= PASSAGE =
▶

# MongoDB Atlas

>[MongoDB Atlas](https://www.mongodb.com/docs/atlas/) is a fully-managed cloud database available in AWS, Azure, and GCP.  It now has support for native Vector Search on your MongoDB document data.

This notebook shows how to use [MongoDB Atlas Vector Search](https://www.mongodb.com/products/platform/atlas-vector-search) to store your embeddings in MongoDB documents, create a vector search index, and perform KNN search with an approximate nearest neighbor algorithm (`Hierarchical Navigable Small Worlds`). It uses the  [$vectorSearch MQL Stage](https://www.mongodb.com/docs/atlas/atlas-vector-search/vector-search-overview/). 


To use MongoDB Atlas, you must first deploy a cluster. We have a Forever-Free tier of clusters available. To get started head over to Atlas here: [quick start](https://www.mongodb.com/docs/atlas/getting-started/).

Note: This feature is in Public Preview and available for evaluation purposes, to validate functionality, and to gather feedback from public preview users. It is not recommended for production deployments as we may introduce breaking changes.

◀

= RECORD SET =
▶

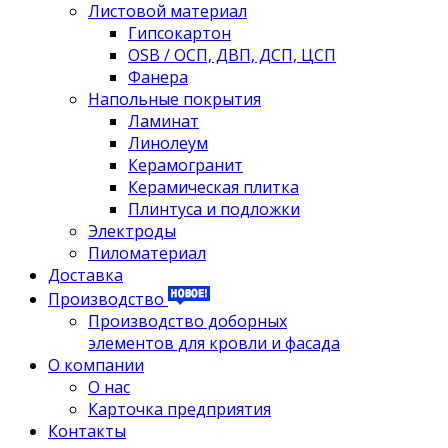
Листовой материал
Гипсокартон
OSB / ОСП, ДВП, ДСП, ЦСП
Фанера
Напольные покрытия
Ламинат
Линолеум
Керамогранит
Керамическая плитка
Плинтуса и подложки
Электроды
Пиломатериал
Доставка
Производство
Производство доборных
элементов для кровли и фасада
О компании
О нас
Карточка предприятия
Контакты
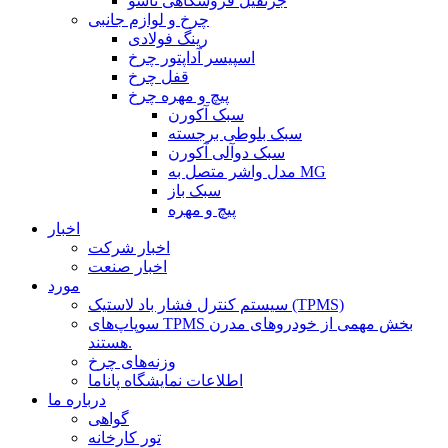
جرثقیل فروشگاهی تاشو
چرخ و لوازم جانبی
رینگ فولادی
اسپیسر آداپتور چرخ
قفل چرخ
پیچ و مهره چرخ
سبک آکورن
سبک بلوطی برجسته
سبک دوآلی آکورن
مدل واشر متصل به MG
سبک باز
پیچ و مهره
اخبار
اخبار شرکت
اخبار صنعت
مورد
سیستم کنترل فشار باد لاستیک (TPMS)
سوپاپ‌های TPMS بخش مهمی از خودروهای مدرن
هستند.
وزنه‌های چرخ
اطلاعات نمایشگاه پاناما
درباره ما
گواهی
تور کارخانه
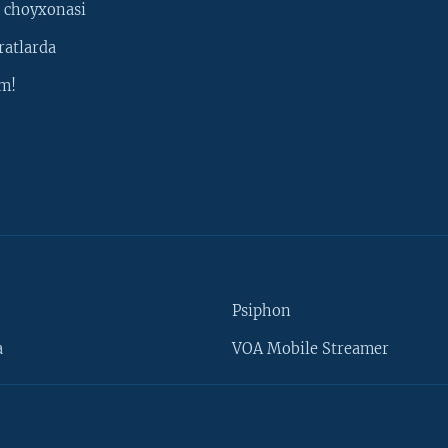
 choyxonasi
ratlarda
m!
Psiphon
a
VOA Mobile Streamer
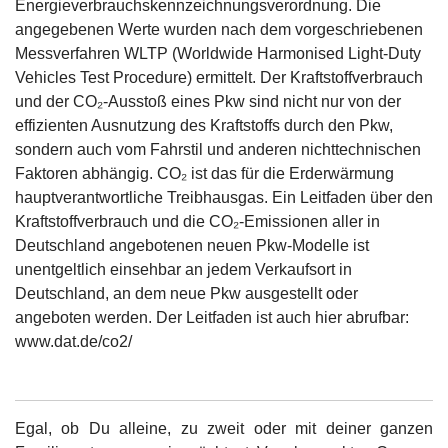
Energieverbrauchskennzeichnungsverordnung. Die
angegebenen Werte wurden nach dem vorgeschriebenen
Messverfahren WLTP (Worldwide Harmonised Light-Duty
Vehicles Test Procedure) ermittelt. Der Kraftstoffverbrauch
und der CO₂-Ausstoß eines Pkw sind nicht nur von der
effizienten Ausnutzung des Kraftstoffs durch den Pkw,
sondern auch vom Fahrstil und anderen nichttechnischen
Faktoren abhängig. CO₂ ist das für die Erderwärmung
hauptverantwortliche Treibhausgas. Ein Leitfaden über den
Kraftstoffverbrauch und die CO₂-Emissionen aller in
Deutschland angebotenen neuen Pkw-Modelle ist
unentgeltlich einsehbar an jedem Verkaufsort in
Deutschland, an dem neue Pkw ausgestellt oder
angeboten werden. Der Leitfaden ist auch hier abrufbar:
www.dat.de/co2/
Egal, ob Du alleine, zu zweit oder mit deiner ganzen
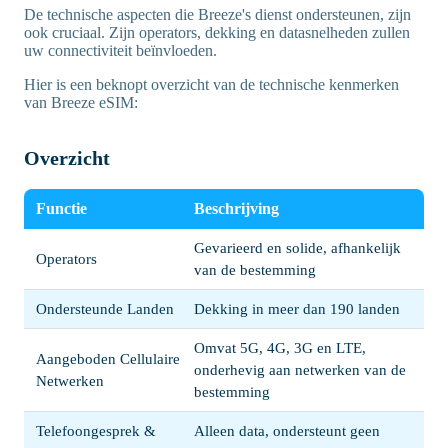
De technische aspecten die Breeze's dienst ondersteunen, zijn
ook cruciaal. Zijn operators, dekking en datasnelheden zullen
uw connectiviteit beïnvloeden.
Hier is een beknopt overzicht van de technische kenmerken
van Breeze eSIM:
Overzicht
Functie
Beschrijving
Gevarieerd en solide, afhankelijk
Operators
van de bestemming
Ondersteunde Landen
Dekking in meer dan 190 landen
Omvat 5G, 4G, 3G en LTE,
Aangeboden Cellulaire
onderhevig aan netwerken van de
Netwerken
bestemming
Telefoongesprek &
Alleen data, ondersteunt geen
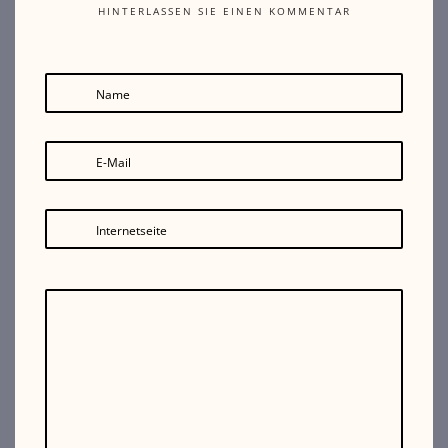
HINTERLASSEN SIE EINEN KOMMENTAR
Name
E-Mail
Internetseite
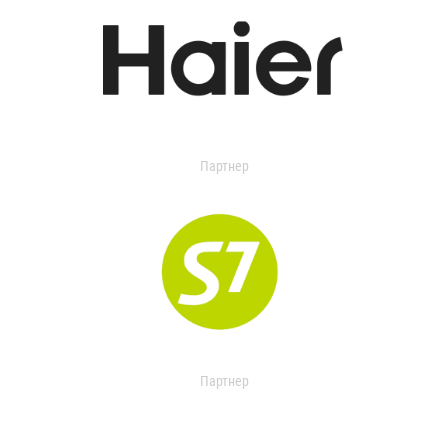
Партнер
Партнер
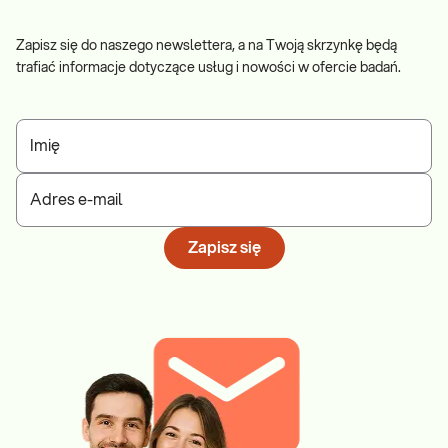
Zapisz się do naszego newslettera, a na Twoją skrzynkę będą
trafiać informacje dotyczące usług i nowości w ofercie badań.
Imię
Adres e-mail
Zapisz się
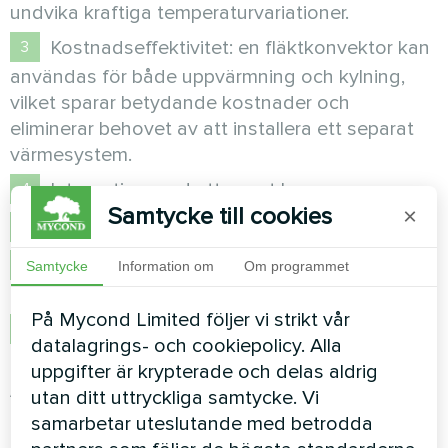
undvika kraftiga temperaturvariationer.
Kostnadseffektivitet: en fläktkonvektor kan
användas för både uppvärmning och kylning,
vilket sparar betydande kostnader och
eliminerar behovet av att installera ett separat
värmesystem.
Integration med ett smart hem.
Samtycke till cookies
×
Miljövänlighet. Icke-farlig kylvätska.
Maximalt utnyttjande av det användbara
Samtycke
Information om
Om programmet
utrymmet.
På Mycond Limited följer vi strikt vår
Fläktkonvektormodeller med låg ljudnivå.
datalagrings- och cookiepolicy. Alla
uppgifter är krypterade och delas aldrig
Att välja en fläktkonvektor
utan ditt uttryckliga samtycke. Vi
samarbetar uteslutande med betrodda
För att kunna välja en fläktkonvektor på ett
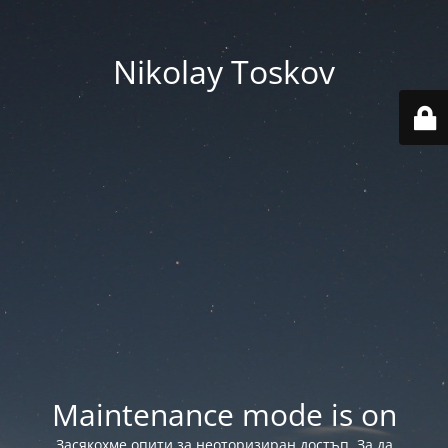
Nikolay Toskov
Maintenance mode is on
Засякохме опити за неоторизиран достъп. За да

◀

= WORK INSTRUCTION =
Continue the MongoDB Atlas passage from its last sentence, not the items.

= RESPONSE =
In the notebook we will demonstrate how to perform `Retrieval Augmented Generation` (RAG) using MongoDB Atlas, OpenAI and Langchain. We will be performing Similarity Search and Question Answering over the PDF document for [GPT 4 technical report](https://arxiv.org/pdf/2303.08774.pdf) that came out in March 2023 and hence is not part of the OpenAI's Large Language Model(LLM)'s parametric memory, which had a knowledge cutoff of September 2021.

We want to use `OpenAIEmbeddings` so we need to set up our OpenAI API Key. 

In [None]:
os.environ["OPENAI_API_KEY"] = getpass.getpass("OpenAI API Key:")

Now we will setup the environment variables for the MongoDB Atlas cluster

In [None]:
!pip install pymongo

In [None]:
import os
import getpass

MONGODB_ATLAS_CLUSTER_URI = getpass.getpass("MongoDB Atlas Cluster URI:")

In [None]:
from pymongo import MongoClient

# initialize MongoDB python client
client = MongoClient(MONGODB_ATLAS_CLUSTER_URI)

DB_NAME = "langchain_db"
COLLECTION_NAME = "test"
EMBEDDING_FIELD_NAME = "embedding"
ATLAS_VECTOR_SEARCH_INDEX_NAME = "default"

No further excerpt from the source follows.